# PROMPT
Pull every line from the records that has the word "среды" in it.
*** Begin section ***
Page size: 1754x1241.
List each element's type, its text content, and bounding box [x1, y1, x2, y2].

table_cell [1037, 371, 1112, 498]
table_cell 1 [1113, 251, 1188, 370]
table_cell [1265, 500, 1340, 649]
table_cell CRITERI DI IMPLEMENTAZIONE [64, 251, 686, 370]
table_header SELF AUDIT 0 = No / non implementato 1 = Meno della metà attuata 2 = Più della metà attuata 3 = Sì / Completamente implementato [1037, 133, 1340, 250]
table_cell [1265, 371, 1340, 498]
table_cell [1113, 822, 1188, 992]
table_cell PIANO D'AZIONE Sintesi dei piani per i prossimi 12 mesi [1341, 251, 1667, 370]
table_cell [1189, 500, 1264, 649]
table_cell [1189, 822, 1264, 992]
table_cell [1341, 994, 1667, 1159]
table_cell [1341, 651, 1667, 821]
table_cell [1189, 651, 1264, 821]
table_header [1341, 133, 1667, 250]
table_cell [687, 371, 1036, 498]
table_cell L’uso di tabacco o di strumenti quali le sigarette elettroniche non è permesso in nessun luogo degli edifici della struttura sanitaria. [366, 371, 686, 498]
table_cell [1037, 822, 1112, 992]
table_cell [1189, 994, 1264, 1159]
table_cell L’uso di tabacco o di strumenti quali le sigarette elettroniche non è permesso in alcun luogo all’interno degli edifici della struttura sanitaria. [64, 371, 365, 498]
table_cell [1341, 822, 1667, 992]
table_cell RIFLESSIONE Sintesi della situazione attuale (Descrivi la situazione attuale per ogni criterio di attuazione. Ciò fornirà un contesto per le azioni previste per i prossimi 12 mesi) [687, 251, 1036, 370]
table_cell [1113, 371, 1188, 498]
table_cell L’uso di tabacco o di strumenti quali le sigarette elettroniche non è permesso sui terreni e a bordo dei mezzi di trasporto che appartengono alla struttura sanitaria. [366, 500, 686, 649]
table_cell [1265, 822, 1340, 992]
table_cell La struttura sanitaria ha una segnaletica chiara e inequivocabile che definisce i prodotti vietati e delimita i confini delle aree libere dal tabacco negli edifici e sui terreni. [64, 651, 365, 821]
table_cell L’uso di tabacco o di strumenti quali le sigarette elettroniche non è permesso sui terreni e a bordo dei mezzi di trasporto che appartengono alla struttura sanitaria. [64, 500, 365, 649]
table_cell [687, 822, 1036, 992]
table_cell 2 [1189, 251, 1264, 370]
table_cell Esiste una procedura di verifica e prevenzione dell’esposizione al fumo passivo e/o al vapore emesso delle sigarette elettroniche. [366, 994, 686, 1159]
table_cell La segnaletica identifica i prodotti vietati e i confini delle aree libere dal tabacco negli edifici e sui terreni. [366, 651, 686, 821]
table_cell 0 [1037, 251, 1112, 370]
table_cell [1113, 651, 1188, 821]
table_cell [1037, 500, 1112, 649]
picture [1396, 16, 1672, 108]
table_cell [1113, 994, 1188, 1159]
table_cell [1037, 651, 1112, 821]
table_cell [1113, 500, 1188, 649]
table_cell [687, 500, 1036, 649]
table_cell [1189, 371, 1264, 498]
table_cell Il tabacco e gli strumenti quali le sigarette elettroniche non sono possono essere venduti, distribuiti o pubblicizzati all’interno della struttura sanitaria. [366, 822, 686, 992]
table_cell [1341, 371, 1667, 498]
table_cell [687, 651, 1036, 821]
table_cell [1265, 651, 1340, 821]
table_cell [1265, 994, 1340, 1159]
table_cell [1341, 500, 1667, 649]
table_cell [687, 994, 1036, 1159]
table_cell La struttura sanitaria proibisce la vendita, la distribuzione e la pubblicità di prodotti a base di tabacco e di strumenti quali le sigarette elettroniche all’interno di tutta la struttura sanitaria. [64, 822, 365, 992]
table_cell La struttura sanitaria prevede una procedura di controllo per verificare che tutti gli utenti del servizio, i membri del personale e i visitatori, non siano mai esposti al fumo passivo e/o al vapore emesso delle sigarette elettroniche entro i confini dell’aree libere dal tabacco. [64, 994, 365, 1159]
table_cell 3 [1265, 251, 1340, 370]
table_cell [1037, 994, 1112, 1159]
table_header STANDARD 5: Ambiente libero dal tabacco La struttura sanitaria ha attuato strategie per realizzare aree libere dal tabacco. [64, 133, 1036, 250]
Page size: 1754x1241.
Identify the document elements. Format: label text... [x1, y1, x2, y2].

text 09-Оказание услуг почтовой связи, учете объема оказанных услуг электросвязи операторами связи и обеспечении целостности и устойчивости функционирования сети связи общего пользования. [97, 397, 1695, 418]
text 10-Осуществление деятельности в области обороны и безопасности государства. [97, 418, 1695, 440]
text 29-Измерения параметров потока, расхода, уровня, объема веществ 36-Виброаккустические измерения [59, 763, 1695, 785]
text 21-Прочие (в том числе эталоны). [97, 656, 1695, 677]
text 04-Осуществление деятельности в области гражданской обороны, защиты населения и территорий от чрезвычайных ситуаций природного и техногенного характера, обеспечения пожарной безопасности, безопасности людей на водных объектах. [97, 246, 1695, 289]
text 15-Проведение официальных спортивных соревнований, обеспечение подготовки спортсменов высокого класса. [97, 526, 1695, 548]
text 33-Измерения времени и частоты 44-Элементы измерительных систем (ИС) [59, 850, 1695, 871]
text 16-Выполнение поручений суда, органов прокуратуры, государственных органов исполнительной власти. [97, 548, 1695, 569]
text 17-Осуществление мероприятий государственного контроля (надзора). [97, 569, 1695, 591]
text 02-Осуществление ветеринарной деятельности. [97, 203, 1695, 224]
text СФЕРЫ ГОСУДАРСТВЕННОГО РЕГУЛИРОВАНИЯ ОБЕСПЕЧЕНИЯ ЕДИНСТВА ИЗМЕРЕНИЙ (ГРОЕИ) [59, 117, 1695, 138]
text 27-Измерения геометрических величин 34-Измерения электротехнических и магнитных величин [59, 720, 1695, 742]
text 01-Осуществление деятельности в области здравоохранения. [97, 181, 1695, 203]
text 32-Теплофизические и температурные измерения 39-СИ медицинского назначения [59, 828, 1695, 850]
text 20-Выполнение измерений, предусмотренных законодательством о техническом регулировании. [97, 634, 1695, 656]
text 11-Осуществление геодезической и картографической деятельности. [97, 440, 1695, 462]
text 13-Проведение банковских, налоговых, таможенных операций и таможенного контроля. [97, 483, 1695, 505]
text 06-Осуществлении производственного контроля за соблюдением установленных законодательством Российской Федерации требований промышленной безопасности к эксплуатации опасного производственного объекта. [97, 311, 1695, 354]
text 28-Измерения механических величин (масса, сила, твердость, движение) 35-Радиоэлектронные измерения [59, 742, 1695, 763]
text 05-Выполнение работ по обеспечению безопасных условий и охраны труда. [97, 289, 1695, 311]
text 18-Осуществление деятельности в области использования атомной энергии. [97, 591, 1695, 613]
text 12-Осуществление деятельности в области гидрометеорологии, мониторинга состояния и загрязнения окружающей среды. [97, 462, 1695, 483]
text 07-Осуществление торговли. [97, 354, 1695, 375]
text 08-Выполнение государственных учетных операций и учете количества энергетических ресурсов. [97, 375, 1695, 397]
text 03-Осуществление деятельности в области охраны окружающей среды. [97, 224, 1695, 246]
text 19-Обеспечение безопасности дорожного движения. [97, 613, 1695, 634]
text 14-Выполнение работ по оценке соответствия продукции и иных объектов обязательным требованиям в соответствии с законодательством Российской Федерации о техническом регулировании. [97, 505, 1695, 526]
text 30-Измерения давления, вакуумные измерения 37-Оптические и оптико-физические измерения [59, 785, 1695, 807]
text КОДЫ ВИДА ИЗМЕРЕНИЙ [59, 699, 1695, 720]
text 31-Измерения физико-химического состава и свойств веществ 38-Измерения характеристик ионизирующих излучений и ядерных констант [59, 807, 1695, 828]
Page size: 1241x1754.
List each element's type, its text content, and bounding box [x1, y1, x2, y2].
*** End section ***
# ANSWER TO THIS PROBLEM
text 12-Осуществление деятельности в области гидрометеорологии, мониторинга состояния и загрязнения окружающей среды. [97, 462, 1695, 483]
text 03-Осуществление деятельности в области охраны окружающей среды. [97, 224, 1695, 246]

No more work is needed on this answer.